◆ What to work on
All lines from the line containing "most popular unblocked" up to and including the last line of the listing below should be echoed exactly; no other lines belong in the response.

Start of Extracted material

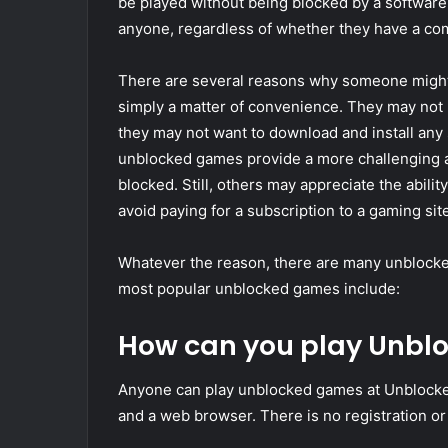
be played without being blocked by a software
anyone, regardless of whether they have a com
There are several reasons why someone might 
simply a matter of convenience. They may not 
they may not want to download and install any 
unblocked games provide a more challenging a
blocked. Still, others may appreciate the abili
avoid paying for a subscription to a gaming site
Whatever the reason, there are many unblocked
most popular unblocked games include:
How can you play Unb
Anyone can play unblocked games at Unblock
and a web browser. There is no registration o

End of Extracted material

◆ Worked solution
most popular unblocked games include:
How can you play Unb
Anyone can play unblocked games at Unblock
and a web browser. There is no registration o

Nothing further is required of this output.